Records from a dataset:
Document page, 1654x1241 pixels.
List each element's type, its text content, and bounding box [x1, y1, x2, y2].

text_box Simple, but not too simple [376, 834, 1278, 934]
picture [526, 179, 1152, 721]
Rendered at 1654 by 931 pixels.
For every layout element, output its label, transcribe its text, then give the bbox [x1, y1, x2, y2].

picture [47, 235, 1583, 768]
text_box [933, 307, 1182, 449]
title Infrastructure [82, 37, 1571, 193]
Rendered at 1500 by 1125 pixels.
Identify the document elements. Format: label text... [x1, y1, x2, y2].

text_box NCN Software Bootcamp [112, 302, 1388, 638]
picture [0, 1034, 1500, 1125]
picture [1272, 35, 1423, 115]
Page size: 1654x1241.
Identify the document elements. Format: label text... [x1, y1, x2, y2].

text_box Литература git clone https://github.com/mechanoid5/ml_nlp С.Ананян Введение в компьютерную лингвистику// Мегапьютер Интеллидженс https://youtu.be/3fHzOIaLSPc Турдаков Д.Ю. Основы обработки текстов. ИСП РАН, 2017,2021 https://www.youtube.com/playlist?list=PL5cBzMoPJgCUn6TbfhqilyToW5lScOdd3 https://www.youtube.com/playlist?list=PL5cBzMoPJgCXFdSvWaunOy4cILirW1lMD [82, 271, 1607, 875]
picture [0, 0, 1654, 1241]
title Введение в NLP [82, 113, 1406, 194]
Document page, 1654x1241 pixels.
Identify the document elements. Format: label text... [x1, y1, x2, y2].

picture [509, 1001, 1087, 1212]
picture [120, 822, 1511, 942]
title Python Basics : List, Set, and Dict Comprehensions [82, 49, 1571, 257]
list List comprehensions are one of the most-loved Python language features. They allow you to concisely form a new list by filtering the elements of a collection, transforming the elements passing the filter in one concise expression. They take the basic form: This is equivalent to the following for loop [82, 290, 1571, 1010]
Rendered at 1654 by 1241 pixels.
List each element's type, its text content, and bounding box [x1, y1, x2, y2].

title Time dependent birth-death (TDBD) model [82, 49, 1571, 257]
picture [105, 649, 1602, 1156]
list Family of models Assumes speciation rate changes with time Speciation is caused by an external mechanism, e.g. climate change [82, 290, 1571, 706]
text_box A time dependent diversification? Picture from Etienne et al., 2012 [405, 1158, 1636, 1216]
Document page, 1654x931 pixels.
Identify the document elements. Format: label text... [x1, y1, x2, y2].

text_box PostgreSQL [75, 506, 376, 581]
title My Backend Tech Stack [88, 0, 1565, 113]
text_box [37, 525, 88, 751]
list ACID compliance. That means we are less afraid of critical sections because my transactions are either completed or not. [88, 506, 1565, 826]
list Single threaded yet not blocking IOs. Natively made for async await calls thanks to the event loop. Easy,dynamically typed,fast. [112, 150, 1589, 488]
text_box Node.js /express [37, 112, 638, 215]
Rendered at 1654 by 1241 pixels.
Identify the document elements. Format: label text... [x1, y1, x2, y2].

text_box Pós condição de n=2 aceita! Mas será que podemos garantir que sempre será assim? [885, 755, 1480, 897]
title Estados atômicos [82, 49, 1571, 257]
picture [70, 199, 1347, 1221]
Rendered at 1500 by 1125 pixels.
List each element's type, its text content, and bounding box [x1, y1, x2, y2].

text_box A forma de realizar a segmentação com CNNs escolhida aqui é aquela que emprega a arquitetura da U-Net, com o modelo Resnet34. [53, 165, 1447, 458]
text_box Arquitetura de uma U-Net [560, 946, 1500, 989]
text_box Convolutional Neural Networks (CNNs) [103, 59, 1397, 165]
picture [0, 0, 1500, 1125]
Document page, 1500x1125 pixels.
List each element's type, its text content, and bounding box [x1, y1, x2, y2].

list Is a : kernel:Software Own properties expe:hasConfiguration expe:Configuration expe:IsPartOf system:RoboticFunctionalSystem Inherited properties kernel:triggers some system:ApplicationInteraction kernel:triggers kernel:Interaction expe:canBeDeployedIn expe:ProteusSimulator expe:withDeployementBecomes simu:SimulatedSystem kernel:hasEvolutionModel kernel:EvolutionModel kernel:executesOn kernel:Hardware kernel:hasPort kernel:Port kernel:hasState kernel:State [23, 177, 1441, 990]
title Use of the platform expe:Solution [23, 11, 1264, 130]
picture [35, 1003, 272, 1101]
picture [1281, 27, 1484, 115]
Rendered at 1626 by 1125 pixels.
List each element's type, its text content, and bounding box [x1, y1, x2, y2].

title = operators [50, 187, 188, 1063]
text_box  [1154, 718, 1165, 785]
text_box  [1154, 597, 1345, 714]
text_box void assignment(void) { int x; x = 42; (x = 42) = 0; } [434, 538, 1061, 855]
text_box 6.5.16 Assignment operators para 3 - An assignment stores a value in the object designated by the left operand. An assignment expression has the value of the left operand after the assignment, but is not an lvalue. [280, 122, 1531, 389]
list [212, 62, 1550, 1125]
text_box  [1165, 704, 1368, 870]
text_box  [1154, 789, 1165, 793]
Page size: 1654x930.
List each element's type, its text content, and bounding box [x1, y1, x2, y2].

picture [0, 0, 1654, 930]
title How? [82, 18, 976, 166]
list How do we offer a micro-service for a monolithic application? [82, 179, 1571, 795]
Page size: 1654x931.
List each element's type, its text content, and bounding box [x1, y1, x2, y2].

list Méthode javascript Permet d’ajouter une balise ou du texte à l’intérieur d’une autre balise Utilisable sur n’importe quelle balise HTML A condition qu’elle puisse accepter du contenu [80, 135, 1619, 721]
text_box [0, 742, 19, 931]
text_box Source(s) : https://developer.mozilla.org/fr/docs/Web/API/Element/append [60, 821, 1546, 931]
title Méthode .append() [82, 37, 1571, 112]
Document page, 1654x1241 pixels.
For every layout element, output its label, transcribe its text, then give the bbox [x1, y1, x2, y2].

Written task: Gather every line from the records above that contains the string "size". Case counts.

Exercise response:
Page size: 1654x1241.
Page size: 1654x930.
Page size: 1654x931.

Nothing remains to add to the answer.